The rate of business closures in Australia has reached a four-year high, with higher cost of living pressures facing households contributing to more companies shutting up shop.
Data released by debt-monitoring firm CreditorWatch showed the failure rate of businesses rose to 5.04 per cent in October — the highest since the peak of the COVID-19 pandemic in October 2020, when the failure rate reached 5.08 per cent.
On an annual basis, insolvency rates were roughly 25 per cent higher than they were prior to the pandemic.
The agency identified three main reasons for insolvency that failed businesses had in common: the higher cost of living, the higher cost of doing business, and the Australian Taxation Office’s efforts to recover $35 billion owed in tax debts.
“When you talk about the cost of doing business, a lot of smaller businesses face the same sort of pressure that consumers do with electricity prices, insurance, rentals, [and] minimum wage increases, so they’ve also seen their costs of doing business go up a lot,” Ivan Colhoun, CreditorWatch’s chief economist, said.
“Together with some greater caution in discretionary spending and softness in interest-rate-sensitive sectors of the economy, this unsurprisingly has led to higher voluntary business closures and some rise in insolvencies.”
That caution has been acutely felt in the hospitality sector, which saw the greatest number of business insolvencies in the year to October, with an average failure rate of 8.5 per cent.
CreditorWatch predicted the sector’s failure rate would rise in the coming 12 months to reach 9.1 per cent.
Construction had the second-highest business failure rate, with a 12-month average of 5.3 per cent, however CreditorWatch’s data showed it appeared to be “levelling out”.
“On the construction side, interest rates do reduce construction, and there’s the well-publicised cost pressure that businesses in the building industry have faced for a number of years now,” Mr Colhoun said.
Both hospitality and construction had the most number of businesses with debts to the tax office, and had the greatest tax default rate, which further constrained their financial viability.
Business-to-business payment defaults had continued to trend higher, the report noted, while arrears in general had risen across most sectors — indicating more businesses were struggling to pay their bills, even to their suppliers.
Mr Colhoun said the rising arrears were “not surprising” given the higher cost of doing business and higher interest rate environment.
“Unfortunately, one of the consequences of that is that we do see arrears go up and we do see some businesses fail,” he said.
The Reserve Bank of Australia is not expected to cut interest rates at its final meeting of the year, to be held on December 9 and 10.
The central bank has kept interest rates at 4.35 per cent since last November, with most economists now expecting the first cut to be delivered in the first half of 2025.
Even though the annual rate of inflation fell to 2.8 per cent in the September quarter, unemployment remained steady at 4.1 per cent in October — despite the higher level of business closures recorded by CreditorWatch.
“It does depend a little bit on whether we’re seeing bigger businesses fail or smaller businesses fail, and it also depends on whether there’s still reasonable demand for labour,” Mr Colhoun said.
“I don’t think there’s many large businesses failing, and I still think there’s quite reasonable demand for labour … there are still jobs out there.
“The RBA has been very clear: either inflation has to come down or unemployment has to go up … so until we see that change, interest rates aren’t going to come down.”
However, he warned that lower inflation would not reduce prices.

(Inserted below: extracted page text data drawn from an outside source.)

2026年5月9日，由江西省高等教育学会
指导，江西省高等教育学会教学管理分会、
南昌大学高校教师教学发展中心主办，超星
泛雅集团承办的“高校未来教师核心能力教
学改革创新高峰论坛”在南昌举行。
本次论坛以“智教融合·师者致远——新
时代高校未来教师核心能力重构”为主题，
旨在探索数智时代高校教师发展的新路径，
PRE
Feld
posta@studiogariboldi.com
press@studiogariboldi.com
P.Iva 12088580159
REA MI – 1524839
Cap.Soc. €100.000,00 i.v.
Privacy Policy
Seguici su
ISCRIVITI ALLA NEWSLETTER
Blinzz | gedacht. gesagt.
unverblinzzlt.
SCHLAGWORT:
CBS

But he said it would relieve cost of living pressures for households and encourage spending at businesses.
“It depends on the particular business, and obviously interest rate cuts take some time to have an effect,” Mr Colhoun said.
“The thing I’m watching at the moment is the July tax cuts, and there’s some evidence that they’re flowing through to the economy a bit better.

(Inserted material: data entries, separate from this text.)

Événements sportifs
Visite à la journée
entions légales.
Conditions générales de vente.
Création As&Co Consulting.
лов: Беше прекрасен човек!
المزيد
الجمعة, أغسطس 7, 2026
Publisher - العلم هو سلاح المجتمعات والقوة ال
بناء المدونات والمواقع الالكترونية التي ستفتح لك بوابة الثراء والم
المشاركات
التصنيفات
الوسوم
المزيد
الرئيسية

“At present, we’ve seen consumer confidence go up in the last couple of months, business confidence also rose, and maybe even retail sales picked up a little bit … that’s helpful in the near term.”

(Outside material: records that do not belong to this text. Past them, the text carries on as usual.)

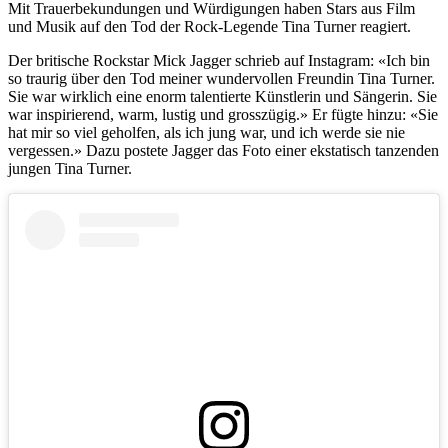
Mit Trauerbekundungen und Würdigungen haben Stars aus Film
und Musik auf den Tod der Rock-Legende Tina Turner reagiert.
Der britische Rockstar Mick Jagger schrieb auf Instagram: «Ich bin
so traurig über den Tod meiner wundervollen Freundin Tina Turner.
Sie war wirklich eine enorm talentierte Künstlerin und Sängerin. Sie
war inspirierend, warm, lustig und grosszügig.» Er fügte hinzu: «Sie
hat mir so viel geholfen, als ich jung war, und ich werde sie nie
vergessen.» Dazu postete Jagger das Foto einer ekstatisch tanzenden
jungen Tina Turner.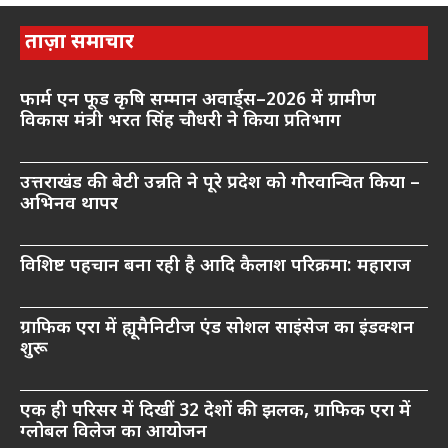
ताज़ा समाचार
फार्म एन फूड कृषि सम्मान अवार्ड्स–2026 में ग्रामीण
विकास मंत्री भरत सिंह चौधरी ने किया प्रतिभाग
उत्तराखंड की बेटी उन्नति ने पूरे प्रदेश को गौरवान्वित किया –
अभिनव थापर
विशिष्ट पहचान बना रही है आदि कैलाश परिक्रमा: महाराज
ग्राफिक एरा में ह्यूमैनिटीज एंड सोशल साइंसेज का इंडक्शन
शुरू
एक ही परिसर में दिखीं 32 देशों की झलक, ग्राफिक एरा में
ग्लोबल विलेज का आयोजन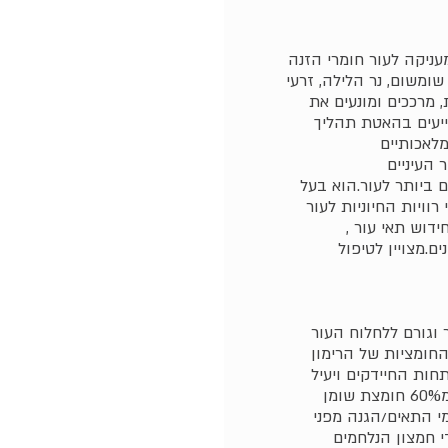
עניקה לעור חומרי הזנה
 שומשום, נר הלילה, זרעי
, מרככים ומונעים את
ייעים בהאטת תהליך
 העיניים
ביותר לעור.הוא בעל
רוויות החיוניות לעור
ידוש תאי עור
ם.מצויין לטיפול
וגורם ללחלוח העור
החומציות של הרימון
חות החיידקים ויעיל
למטרות ניקוי העור.שמן זרעי רימונים מכיל למעלה מ60% חומצת שומן
י התאים/הגנה מפני
 חמצון הנלחמים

But that confidence would not necessarily translate into fewer businesses closing, he warned, pointing to potential uncertainty overseas in the coming months.
“There’s a lot of new uncertainty thrown into the economic outlook by the change of administration in the US, which is proposing some very significant tariff increases on our major trading partners,” Mr Colhoun said.
“So there’s additional uncertainties for businesses to deal with going forward.”